Torna a Massime e Sentenze

Sentenza Corte di Cassazione n° 1626 del 5 febbraio 2001

(Cassazione Sezione Lavoro, Pres. De Musis, Rel. D’Agostino)

IMPRESA FAMILIARE COSTITUITA FORMALMENTE ALLO SCOPO DI EVADERE LE IMPOSTE

Nel 1981 i fratelli Santo e Antonina M. hanno firmato una scrittura privata recante la costituzione di un’impresa familiare per la gestione di una farmacia. Di fatto la farmacia è stata gestita soltanto da Santo M., il quale, nel 1988, l’ha ceduta, incassando il relativo prezzo e dichiarando nell’atto di cessione che si riservava di regolare in separata sede i diritti nascenti dalla collaborazione prestata dalla sorella nell’impresa.

In seguito a ciò Antonina M. ha promosso davanti al Pretore di Trapani una causa di lavoro nei confronti del fratello Santo, di cui ha chiesto la condanna al pagamento della metà del prezzo di cessione della farmacia oltreché della metà degli utili degli incrementi prodotti dal 1982 al 1987, sostenendo che l’azienda era stata condotta in regime di impresa familiare.
Santo M. si è difeso sostenendo che la scrittura firmata nel 1981 doveva ritenersi nulla, per simulazione assoluta, in quanto diretta esclusivamente a consentirgli una riduzione del reddito imponibile ai fini fiscali; egli ha chiesto in via riconvenzionale la dichiarazione di nullità dell’atto costitutivo dell’impresa familiare.
Il Pretore ha ammesso la prova testimoniale richiesta dal convenuto e in base alle dichiarazioni dei testimoni ha escluso l’effettiva partecipazione di Antonina M. all’impresa familiare; pertanto ha rigettato la domanda da lei proposta.
Questa decisione è stata confermata in grado di appello dal Tribunale di Trapani che ha ritenuto provato l’assunto difensivo di Santo M. secondo cui l’atto costitutivo dell’impresa familiare era stato sottoscritto soltanto per fini fiscali; il Tribunale ha ritenuto ammissibile la prova testimoniale in materia di simulazione, nonostante le preclusioni stabilite dall’art. 1417 cod. civ., in quanto la controversia tra le parti doveva ritenersi compresa fra quelle di lavoro, nelle quali in base all’art. 421 cod. proc. civ. il Giudice può disporre l’ammissione di ogni mezzo di prova anche fuori dei limiti stabiliti dal codice civile.
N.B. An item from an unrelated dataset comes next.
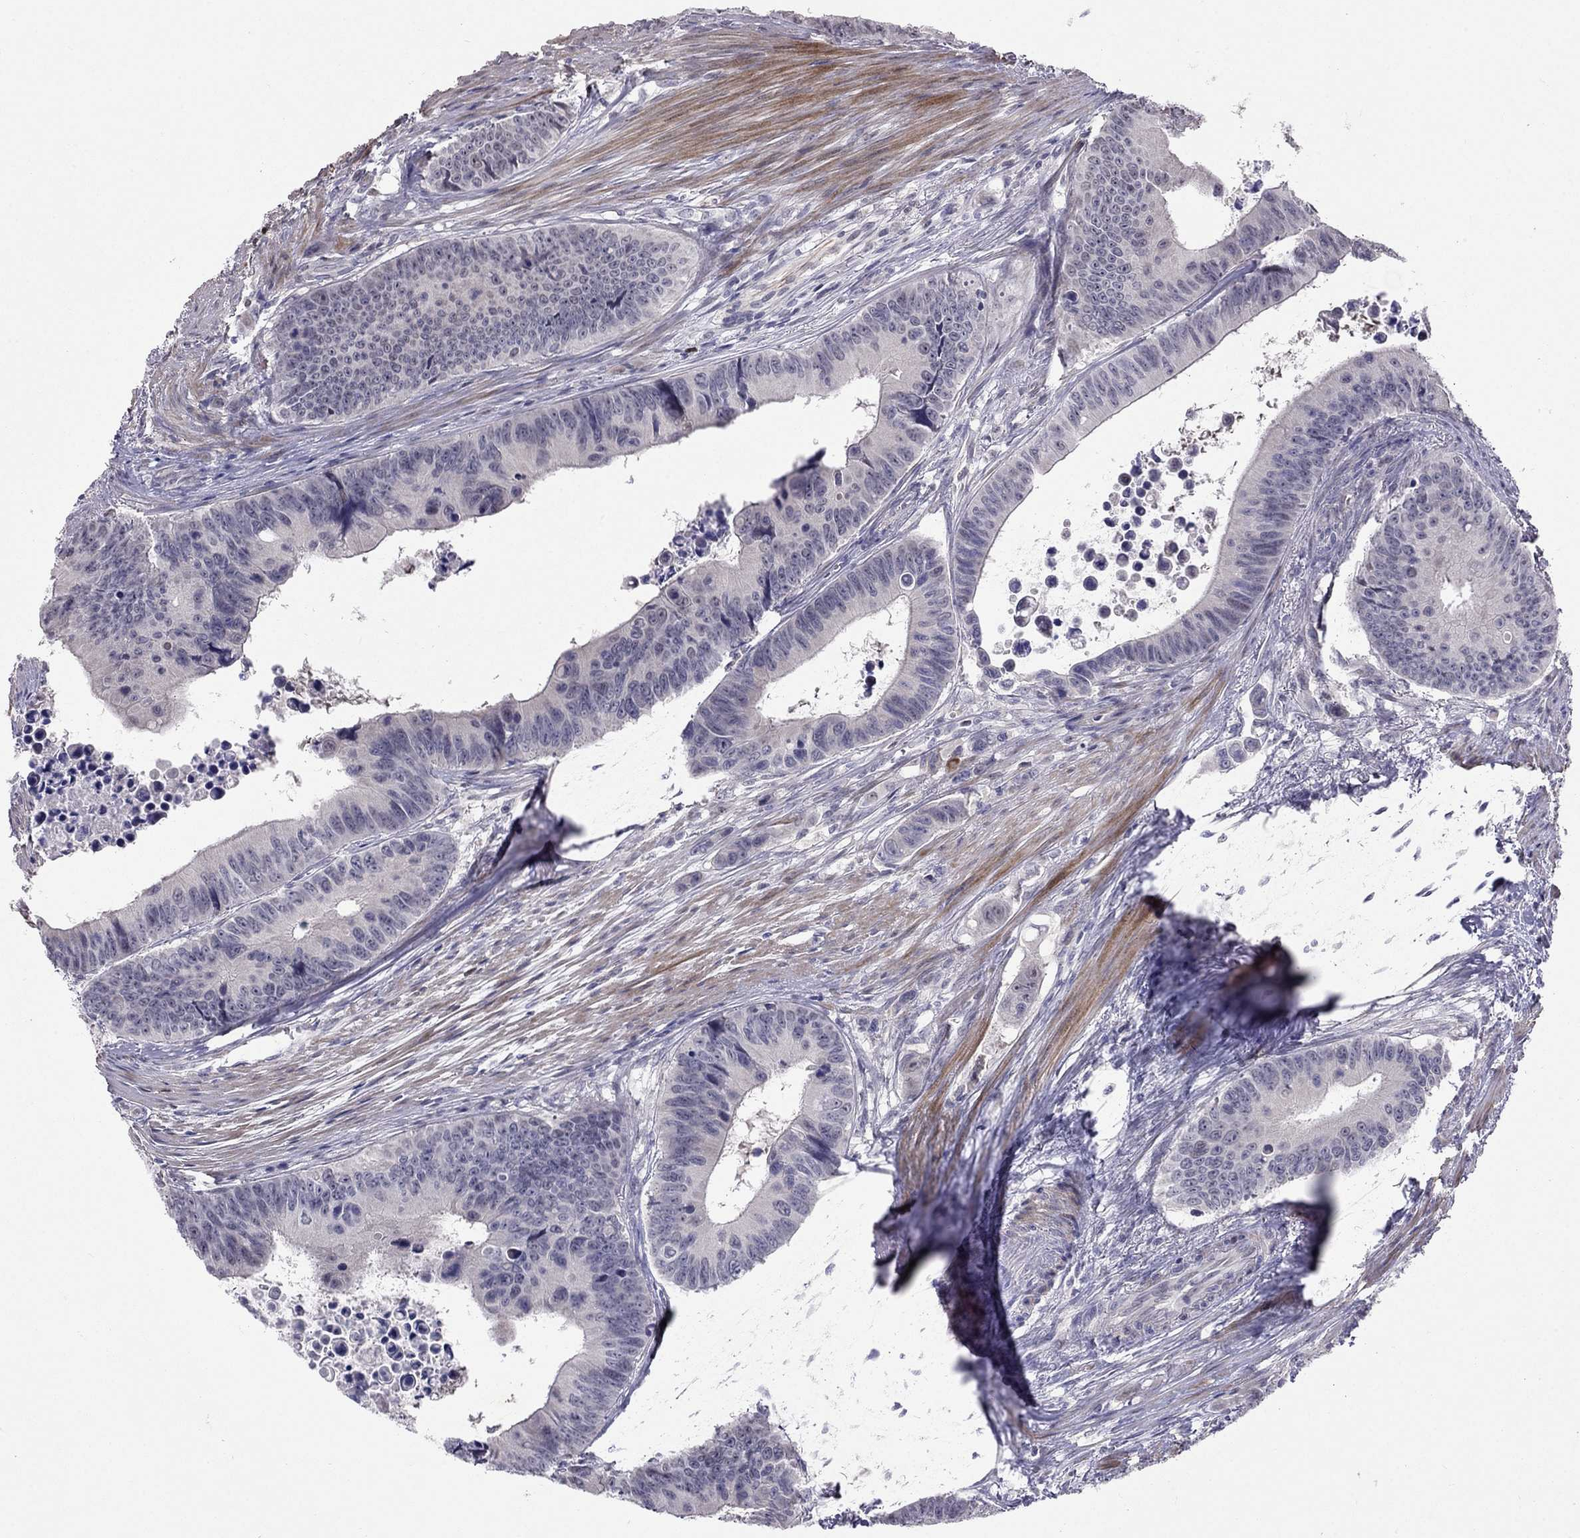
{"staining": {"intensity": "negative", "quantity": "none", "location": "none"}, "tissue": "colorectal cancer", "cell_type": "Tumor cells", "image_type": "cancer", "snomed": [{"axis": "morphology", "description": "Adenocarcinoma, NOS"}, {"axis": "topography", "description": "Colon"}], "caption": "An immunohistochemistry (IHC) image of adenocarcinoma (colorectal) is shown. There is no staining in tumor cells of adenocarcinoma (colorectal). The staining was performed using DAB (3,3'-diaminobenzidine) to visualize the protein expression in brown, while the nuclei were stained in blue with hematoxylin (Magnification: 20x).", "gene": "LRRC39", "patient": {"sex": "female", "age": 87}}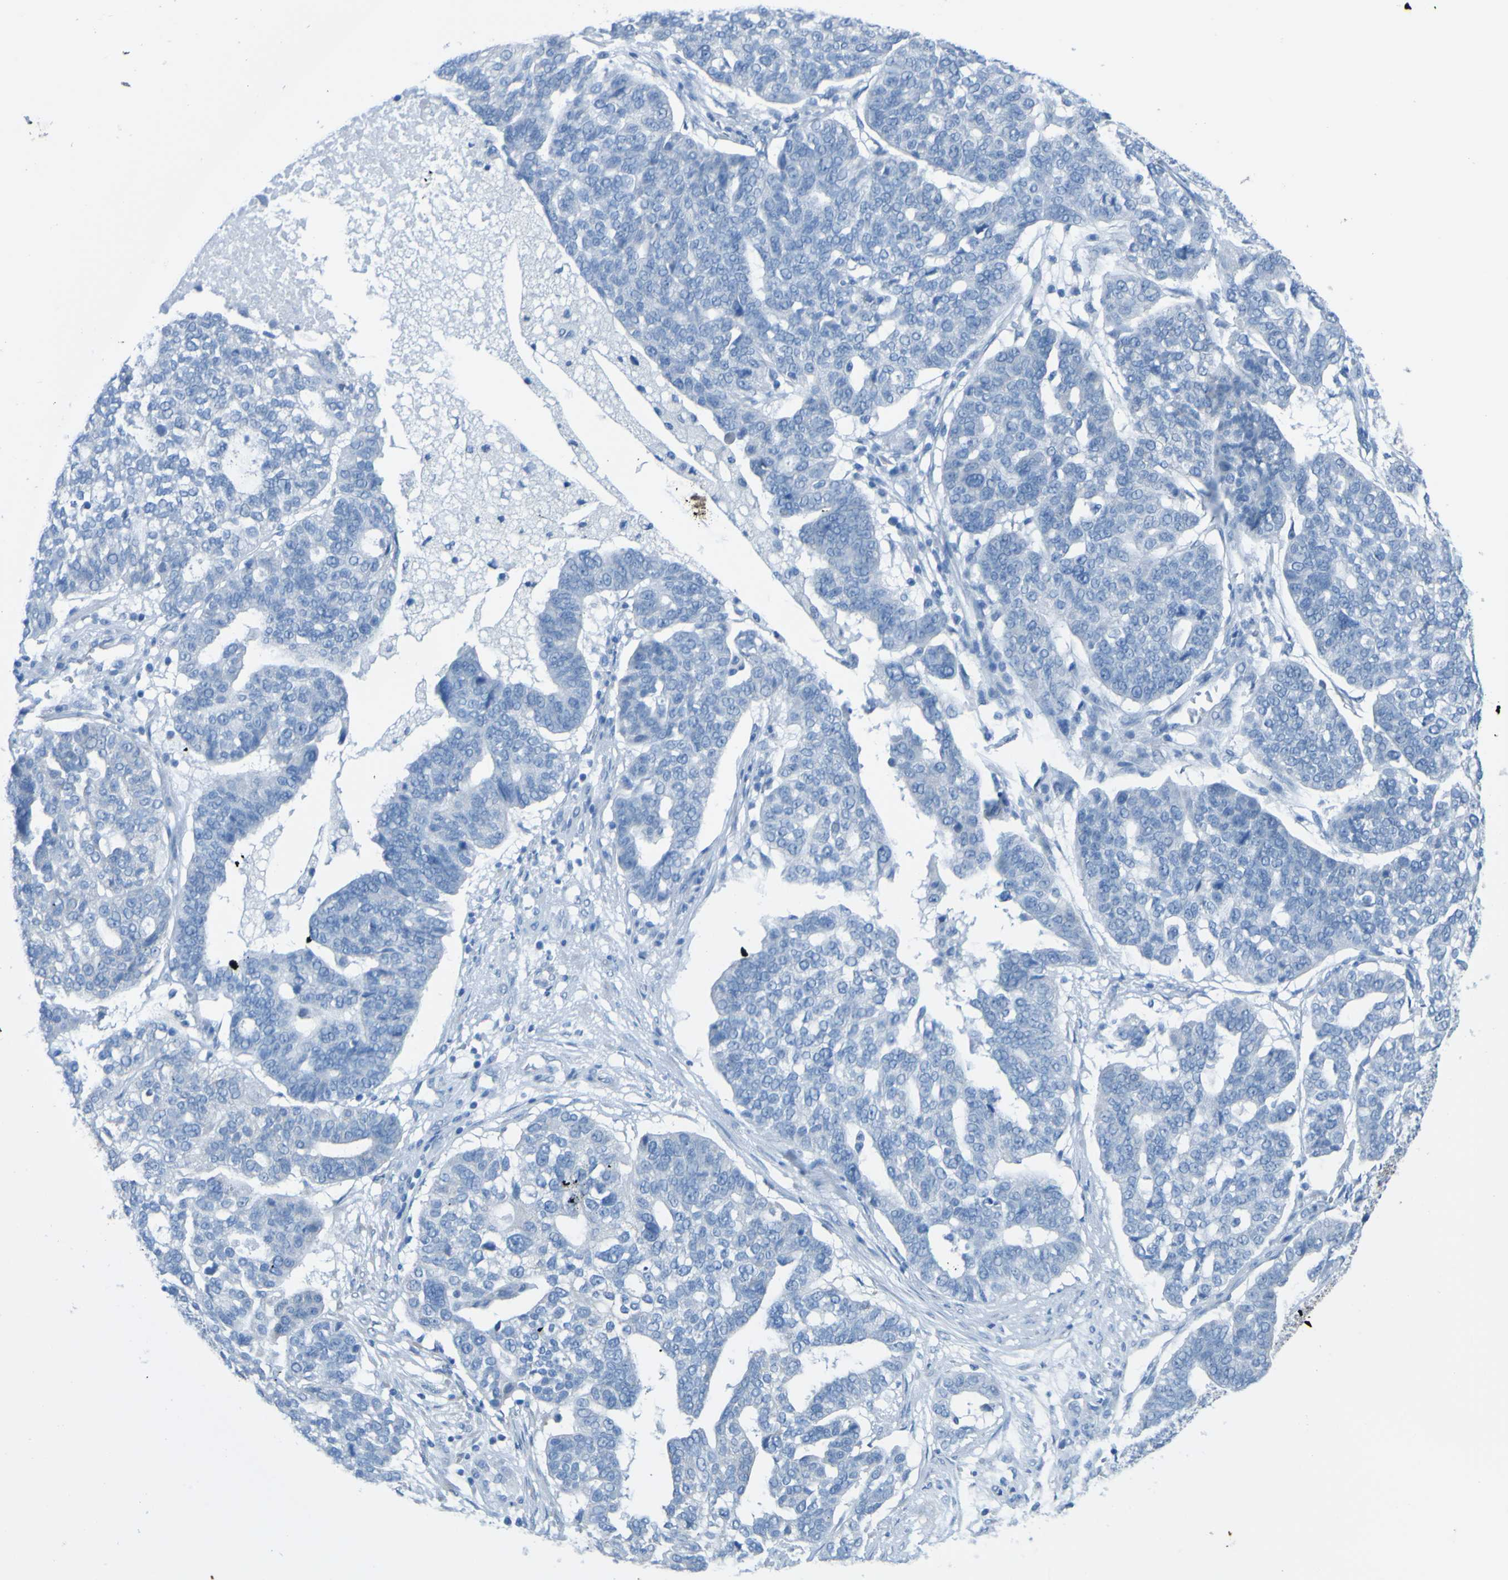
{"staining": {"intensity": "negative", "quantity": "none", "location": "none"}, "tissue": "ovarian cancer", "cell_type": "Tumor cells", "image_type": "cancer", "snomed": [{"axis": "morphology", "description": "Cystadenocarcinoma, serous, NOS"}, {"axis": "topography", "description": "Ovary"}], "caption": "An immunohistochemistry histopathology image of ovarian cancer is shown. There is no staining in tumor cells of ovarian cancer.", "gene": "ACMSD", "patient": {"sex": "female", "age": 59}}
Sia il Pretore che il Tribunale hanno ritenuto irrilevanti le dichiarazioni rese da Santo M. nell’atto di cessione dell’azienda.
La Suprema Corte ha rigettato il ricorso proposto da Antonina M. in quanto ha ritenuto che il Tribunale abbia motivato correttamente la sua decisione, in base alla prova testimoniale; lo scopo di evadere parzialmente le imposte sul reddito di impresa – ha osservato la Corte - lungi dall’escludere l’apparenza dell’atto, giustifica appieno e rende verosimile la simulazione del contratto di costituzione dell’impresa familiare.